#### Aufgabenliste
• A. Auf welches Jahr geht laut dem Auszug über den Herz-Jesu-Brauch in Tirol die Tradition der Herz-Jesu-Feuer zurück?
• B. Bitte setze den Auszug über den Herz-Jesu-Brauch in Tirol nach seinem letzten Satz fort.

#### Auszug

Herz-Jesu in Tirol ist einer der schönsten, wenn nicht der schönste Brauch im heil’gen Land. Er verbindet Katholizismus und lokalen Patriotismus so harmonisch wie unsere Spitzenköche das Knödelbrot mit Speck und Rindsgulasch. Zumeist am zweiten Sonntag nach Fronleichnam (aufgrund der Zusammenlegung der Gemeinden heute manchmal auch am Samstag) findet die Herz-Jesu-Prozession statt. Wir Katholiken verehren das Heiligste Herz Jesu: „Aus seiner geöffneten Seite strömen Blut und Wasser, aus seinem durchbohrten Herzen entspringen die Sakramente der Kirche. Das Herz des Erlösers steht offen für alle, damit sie freudig schöpfen aus den Quellen des Heiles.“

In Niederdorf, einem 1.600 Seelen großen Ort im Hochpustertal, sah das wie folgt aus: Hunderte beteiligten sich an der Prozession, trugen fünf große und mehrere kleine Fahnen, mehrere Altäre und der Pfarrer natürlich das Allerheiligste durchs Dorf. Die Musikkapelle blies und trommelte, die Schützen marschierten und feuerten am letzten Dorfaltar eine General-de-Charge, eine Ehrensalve, ab. Auch zahlreiche Kinder waren dabei, direkt hinter dem Pfarrer und den Ministranten trugen die diesjährigen Erstkommunionkinder christliche Symbole in den Händen. Das ganze Wochenende über zierten hell strahlende Tiroler Fahnen zahlreiche Hausfassaden.

Waren der spirituelle Höhepunkt des Wochenendes die Messe und die Prozession, ist es in Sachen Brauchtum das Feuermachen. Die Tradition der Tiroler Herz-Jesu-Feuer geht auf das Jahr 1796 zurück: Napoleonische Truppen marschierten an den Pforten des „Heil’gen Landes Tirol“ auf. Die Landstände versetzten Tirol in Kriegsbereitschaft. Der 24 Mitglieder umfassende Ausschuß beriet sich von Ende Mai bis Anfang Juni in Bozen und griff den Vorschlag von Pfarrer Anton Paufler auf, Feuer auf den Bergen zu entzünden und so um den Beistand Gottes zu bitten.

#### Angezeigte Zeilen
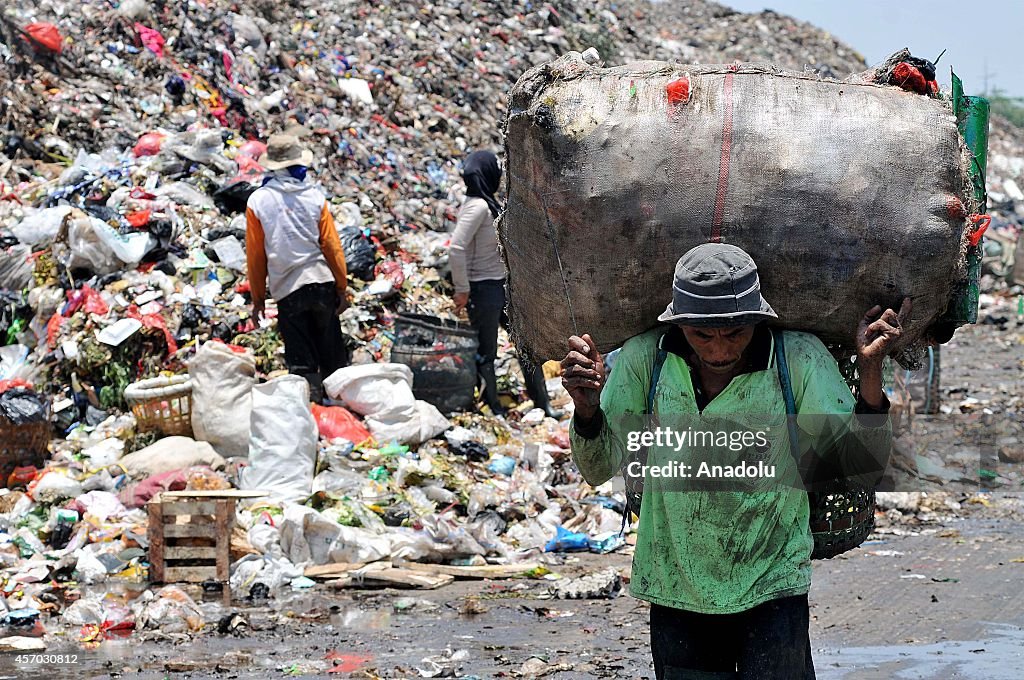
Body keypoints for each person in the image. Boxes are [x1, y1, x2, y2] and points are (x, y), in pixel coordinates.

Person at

#### Antworten je Aufgabe
• A. Auf das Jahr 1796.

• B.
Die Tiroler vertrauten ihr Land dem „Heiligsten Herzen Jesu“ an. In einer klaren Juni-Nacht erleuchteten dann meterhohe, hell strahlende Feuer die bis zu 4.000 Meter hohen Gipfel. Der Tiroler Landsturm erhielt einen bis dahin noch nie dagewesenen Zustrom an Freiwilligen, um sich den französischen Invasoren entgegenzustellen. Diese hatten zuvor ein österreichisch-piemontesisches Armeekorps bezwungen und schritten im Italienfeldzug auch gen Tirol vor.

Der Brauch eint aber nicht nur das auseinandergerissene Tirol

Herz-Jesu-Prozession in Niederdorf Fotos: Lukas Steinwandter

13 Jahre später erneuerten die Tiroler Schützen unter dem Oberkommando von „Sandwirt“ Andreas Hofer den Schwur auf das Heiligste Herz Jesu. Wieder schimmerten die stolzen Höhen hellrot. Der Tiroler Aufstand errang drei Siege gegen das übermächtige bayerisch-französische Heer und befreite das kleine Land von den Besatzern. Erst im Spätherbst 1809 konnte Tirol erneut besetzt werden, bis es nach der Niederlage Napoleons 1814 wieder an Österreich zurückfiel.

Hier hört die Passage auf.